Each program, conducted onsite at an office or recent project, consists of brief presentations about the practice and its work, relationship to the local context, and impetus for creating alternative modes of practice. An informal conversation with attendees follows.
On Thursday, November 5, the event will be hosted by Ronald Rael and Virginia San Fratello, the “alchemists” and architects behind Oakland-based studio Rael San Fratello and the 3-D printing make-tank Emerging Objects. In addition to “rethinking the way sensuous and sustainable objects and buildings can be made from the ground up,” their work also speculates about the social agency of design, particularly along the US–Mexico borderlands. The partners will speak directly from Antonito, Colorado, where they will show one of their most recent projects, MUD Frontiers / Casa Covida.
The conversation will be moderated by Christina De León, associate curator of Latino Design at the Cooper Hewitt, Smithsonian Design Museum.
Ronald Rael’s publications include Borderwall as Architecture: A Manifesto for the U.S.–Mexico Boundary (2017) and Earth Architecture (2008).
Recent and current projects include:
- Pink Borderwall Teeter Totters, a 2019 installation on the border wall that separates Sunland Park (US) and Ciudad Juarez (Mexico), showing that play can be an act of resistance.
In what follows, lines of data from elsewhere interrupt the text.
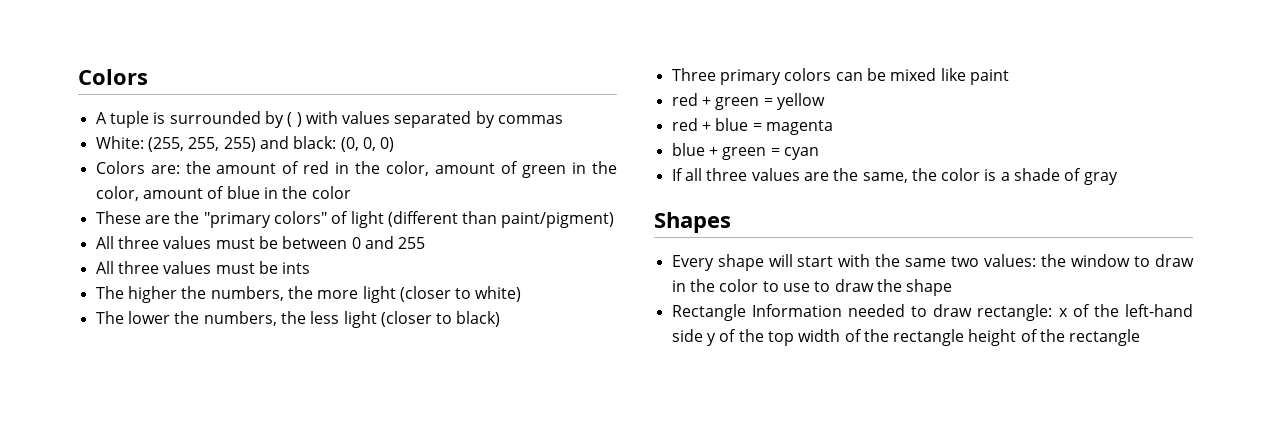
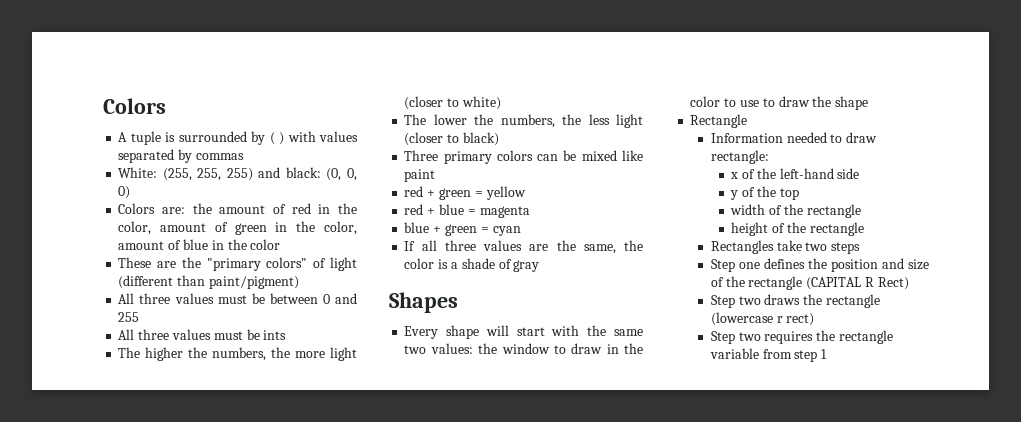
(746, 312) none -> (748, 121) //
(1053, 312) none -> (769, 157) //
(703, 335) none -> (860, 173) //
(794, 338) none -> (799, 194) //
(965, 337) none -> (861, 211) //
(1141, 337) none -> [710,240,861,254] [710,258,929,272] [710,276,909,290] [710,294,880,308] [710,312,815,326] [710,330,893,344] [709,348,828,362] // Rectangles take two steps // Step one defines the position and size of the rectangle (CAPITAL R Rect) // Step two draws the rectangle (lowercase r rect) // Step two requires the rectangle variable from step 1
- Cabin of 3D Printed Curiosities, a fully 3D printed project that combines a living wall of succulents using planter tiles, ceramic tiles emulating a knitting technique, translucent bio-plastic interior panels, and objects printed using coffee grounds and grape skins.
- MUD Frontiers / Casa Covida, an ongoing project exploring robotic additive manufacturing through an accessible and ecological approach by using local soil to construct a “house of cohabitation.”